_FRAGMENTO PARA LEER:_
┄┄┄┄┄┄┄┄┄┄┄┄┄┄┄┄┄┄┄┄
Sobre el malestar que producen las conductas humanas en y por el tiempo Tzvetan Todorov supo decir nada más triste que ver repetirse la historia. Cuál historia preguntará el quisquilloso de turno, la historia cotidiana: la que se hace día a día y que por repetición constante troca en extraordinaria. El lamento de Todorov abreva de la tradición fatalista expresada por Marx y Hegel: la historia ocurre dos veces: la primera como tragedia y la segunda como farsa. ¿Cómo distinguir una de otra? ¿Una sucede a la siguiente o, quizás, ambas habitan el mismo tiempo/espacio? ¿En cuál de ellas nos encontramos ahora?
El fracaso moderno es un lamento reciclado por la no veloz comprensión de la fugacidad permanente. Dicho de otro modo, la farsa contemporánea reposa su dinámica en una mitad mundial ofendida porque la otra mitad no acata sus demandas. Una simple suma de elementos demuestra que ni la una busca entender a la otra ni la otra quiere atender a la una. El nulo concilio entre ambas partes y el auge de la angustia ensimismada traen a mí las palabras de Fitzgerald al finalizar El Gran Gatsby: avanzamos en una barca, siempre remando hacia atrás. Acaso, murmuro, ¿hay otra ruta?
Esta nostalgia depresiva por un pasado inmediato confirma aquello que el filósofo rumano Lucien Goldmann reflexionaba al decir que el problema de la historia es la historia del problema. La frase de Goldmann no es un juego verbal de espejos, al contrario, es una demostración de síntesis exacta, “tautología para ansiosos”, si fuese necesario un título apresurado. A través de ella Goldman nos aproxima a un método de razonamiento insólito: plantarle cara a La Vida (sí, con mayúsculas) mientras ella nos siembra dudas en la espalda. También expresa otra enseñanza: quien se acerca al arte esperando soluciones o está perdiendo el tiempo o aún no muda de dientes. Si esto genera desilusión, revelar la inutilidad del arte en asuntos prácticos de la vida ordinaria, imaginen la zozobra de quienes huyen de los influjos del arte en sus angustias.
┄┄┄┄┄┄┄┄┄┄┄┄┄┄┄┄┄┄┄┄
_APLICA LO LEÍDO:_
a) Según el fragmento, ¿qué afirmaba Lucien Goldmann que es el problema de la historia?
b) Cita textualmente el pasaje del fragmento comprendido entre "Esta nostalgia depresiva" y "en sus angustias.", ambos incluidos.

(Entradas de datos guardadas)
┄┄┄┄┄┄┄┄┄┄┄┄┄┄┄┄┄┄┄┄
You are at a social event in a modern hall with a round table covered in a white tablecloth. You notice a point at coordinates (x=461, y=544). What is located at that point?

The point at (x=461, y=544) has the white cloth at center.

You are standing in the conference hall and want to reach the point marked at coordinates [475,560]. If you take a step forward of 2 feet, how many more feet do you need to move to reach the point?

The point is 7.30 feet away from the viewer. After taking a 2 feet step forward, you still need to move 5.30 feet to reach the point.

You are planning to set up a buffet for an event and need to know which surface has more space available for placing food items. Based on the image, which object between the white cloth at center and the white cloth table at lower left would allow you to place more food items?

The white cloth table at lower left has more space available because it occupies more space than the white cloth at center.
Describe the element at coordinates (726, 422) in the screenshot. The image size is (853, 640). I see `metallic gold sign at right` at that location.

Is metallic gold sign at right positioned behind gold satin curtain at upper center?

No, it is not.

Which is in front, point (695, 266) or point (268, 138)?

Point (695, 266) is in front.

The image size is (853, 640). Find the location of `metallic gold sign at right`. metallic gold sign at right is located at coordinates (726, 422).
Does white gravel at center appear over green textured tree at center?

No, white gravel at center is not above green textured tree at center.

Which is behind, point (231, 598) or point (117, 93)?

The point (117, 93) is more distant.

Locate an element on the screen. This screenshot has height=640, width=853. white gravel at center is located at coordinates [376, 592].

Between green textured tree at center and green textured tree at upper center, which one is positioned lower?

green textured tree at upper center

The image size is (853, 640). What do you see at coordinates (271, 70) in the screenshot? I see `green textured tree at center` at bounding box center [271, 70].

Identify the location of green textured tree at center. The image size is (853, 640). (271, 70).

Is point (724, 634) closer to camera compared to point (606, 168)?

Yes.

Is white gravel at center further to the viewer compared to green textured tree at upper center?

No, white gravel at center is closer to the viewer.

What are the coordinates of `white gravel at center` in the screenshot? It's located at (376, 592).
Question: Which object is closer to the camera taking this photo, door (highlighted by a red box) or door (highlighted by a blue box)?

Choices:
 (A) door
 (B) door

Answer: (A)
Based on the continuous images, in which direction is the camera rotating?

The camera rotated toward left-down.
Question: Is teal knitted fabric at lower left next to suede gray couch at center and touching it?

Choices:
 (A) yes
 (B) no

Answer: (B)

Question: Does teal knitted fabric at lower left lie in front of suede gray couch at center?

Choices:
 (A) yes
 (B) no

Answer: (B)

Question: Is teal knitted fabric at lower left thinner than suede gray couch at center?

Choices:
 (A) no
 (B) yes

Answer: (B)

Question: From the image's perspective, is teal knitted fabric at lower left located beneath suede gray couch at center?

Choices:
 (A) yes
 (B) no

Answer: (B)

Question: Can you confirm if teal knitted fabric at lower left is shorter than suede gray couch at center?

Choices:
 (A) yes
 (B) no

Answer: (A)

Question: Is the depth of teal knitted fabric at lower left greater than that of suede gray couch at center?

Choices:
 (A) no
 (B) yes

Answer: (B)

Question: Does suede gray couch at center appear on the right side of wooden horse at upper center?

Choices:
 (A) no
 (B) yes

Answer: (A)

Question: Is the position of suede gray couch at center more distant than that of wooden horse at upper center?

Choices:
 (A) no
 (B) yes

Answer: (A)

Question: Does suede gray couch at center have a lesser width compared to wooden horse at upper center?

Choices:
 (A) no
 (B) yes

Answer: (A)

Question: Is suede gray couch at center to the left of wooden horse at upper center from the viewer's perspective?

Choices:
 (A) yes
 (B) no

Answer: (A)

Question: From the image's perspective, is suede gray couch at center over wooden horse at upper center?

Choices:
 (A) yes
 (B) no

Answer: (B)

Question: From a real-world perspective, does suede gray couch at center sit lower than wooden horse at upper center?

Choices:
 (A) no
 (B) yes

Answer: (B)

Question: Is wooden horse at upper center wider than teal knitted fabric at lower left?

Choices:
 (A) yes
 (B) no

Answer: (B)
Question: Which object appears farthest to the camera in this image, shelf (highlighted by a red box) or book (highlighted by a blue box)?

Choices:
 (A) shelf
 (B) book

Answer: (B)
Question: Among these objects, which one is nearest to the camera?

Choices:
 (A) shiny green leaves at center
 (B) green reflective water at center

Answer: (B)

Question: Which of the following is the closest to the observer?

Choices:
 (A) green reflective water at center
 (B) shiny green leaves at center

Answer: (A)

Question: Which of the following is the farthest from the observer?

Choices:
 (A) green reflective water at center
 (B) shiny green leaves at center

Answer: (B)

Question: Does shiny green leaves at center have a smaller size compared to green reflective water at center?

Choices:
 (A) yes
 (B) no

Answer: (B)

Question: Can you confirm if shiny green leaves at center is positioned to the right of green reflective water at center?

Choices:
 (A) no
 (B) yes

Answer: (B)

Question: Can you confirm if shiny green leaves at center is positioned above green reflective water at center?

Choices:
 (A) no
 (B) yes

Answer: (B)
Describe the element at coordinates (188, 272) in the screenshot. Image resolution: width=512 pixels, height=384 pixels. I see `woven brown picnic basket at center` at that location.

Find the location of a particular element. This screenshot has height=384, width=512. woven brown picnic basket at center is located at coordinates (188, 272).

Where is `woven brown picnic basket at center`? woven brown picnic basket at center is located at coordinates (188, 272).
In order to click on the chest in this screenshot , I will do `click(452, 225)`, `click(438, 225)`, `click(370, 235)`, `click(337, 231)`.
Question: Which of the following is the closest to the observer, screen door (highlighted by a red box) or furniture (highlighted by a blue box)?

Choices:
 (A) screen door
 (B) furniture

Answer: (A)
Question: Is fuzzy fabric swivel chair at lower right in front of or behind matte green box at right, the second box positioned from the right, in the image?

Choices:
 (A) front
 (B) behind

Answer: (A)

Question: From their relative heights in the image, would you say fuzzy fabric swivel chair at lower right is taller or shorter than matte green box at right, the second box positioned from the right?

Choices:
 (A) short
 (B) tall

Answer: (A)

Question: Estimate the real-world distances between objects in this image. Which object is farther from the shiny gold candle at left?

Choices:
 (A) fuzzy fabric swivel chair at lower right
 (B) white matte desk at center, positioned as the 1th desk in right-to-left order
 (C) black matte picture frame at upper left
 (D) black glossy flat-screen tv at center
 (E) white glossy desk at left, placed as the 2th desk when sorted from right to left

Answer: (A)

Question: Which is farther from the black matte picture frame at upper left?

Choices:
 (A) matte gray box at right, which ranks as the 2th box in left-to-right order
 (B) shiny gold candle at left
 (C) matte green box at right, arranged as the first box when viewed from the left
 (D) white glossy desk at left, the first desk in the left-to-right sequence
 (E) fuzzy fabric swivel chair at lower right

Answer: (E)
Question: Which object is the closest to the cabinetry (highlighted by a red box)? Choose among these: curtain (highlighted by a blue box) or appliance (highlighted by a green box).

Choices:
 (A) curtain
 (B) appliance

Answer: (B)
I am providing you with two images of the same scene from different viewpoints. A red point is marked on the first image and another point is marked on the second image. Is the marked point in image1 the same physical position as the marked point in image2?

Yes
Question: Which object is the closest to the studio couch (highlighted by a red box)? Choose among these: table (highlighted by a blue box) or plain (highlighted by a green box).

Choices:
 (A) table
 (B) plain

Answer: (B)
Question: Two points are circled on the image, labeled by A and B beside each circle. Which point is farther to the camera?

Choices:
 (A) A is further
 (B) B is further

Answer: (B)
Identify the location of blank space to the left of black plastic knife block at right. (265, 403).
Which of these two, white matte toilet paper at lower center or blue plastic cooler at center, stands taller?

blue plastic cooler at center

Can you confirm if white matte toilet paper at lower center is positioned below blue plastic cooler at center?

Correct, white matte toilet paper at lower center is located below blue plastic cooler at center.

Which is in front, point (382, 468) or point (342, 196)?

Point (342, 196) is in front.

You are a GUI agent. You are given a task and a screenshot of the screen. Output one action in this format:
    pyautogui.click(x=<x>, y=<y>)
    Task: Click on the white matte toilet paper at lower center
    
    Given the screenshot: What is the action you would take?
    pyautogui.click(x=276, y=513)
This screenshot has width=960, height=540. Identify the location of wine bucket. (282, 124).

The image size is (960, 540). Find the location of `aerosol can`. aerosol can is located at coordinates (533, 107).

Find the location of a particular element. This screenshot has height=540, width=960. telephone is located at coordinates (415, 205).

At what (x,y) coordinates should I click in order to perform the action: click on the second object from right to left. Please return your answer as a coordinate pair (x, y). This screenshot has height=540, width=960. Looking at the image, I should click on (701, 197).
┄┄┄┄┄┄┄┄┄┄┄┄┄┄┄┄┄┄┄┄
_RESPUESTAS POR TAREA:_
a) La historia del problema.

b)
Esta nostalgia depresiva por un pasado inmediato confirma aquello que el filósofo rumano Lucien Goldmann reflexionaba al decir que el problema de la historia es la historia del problema. La frase de Goldmann no es un juego verbal de espejos, al contrario, es una demostración de síntesis exacta, “tautología para ansiosos”, si fuese necesario un título apresurado. A través de ella Goldman nos aproxima a un método de razonamiento insólito: plantarle cara a La Vida (sí, con mayúsculas) mientras ella nos siembra dudas en la espalda. También expresa otra enseñanza: quien se acerca al arte esperando soluciones o está perdiendo el tiempo o aún no muda de dientes. Si esto genera desilusión, revelar la inutilidad del arte en asuntos prácticos de la vida ordinaria, imaginen la zozobra de quienes huyen de los influjos del arte en sus angustias.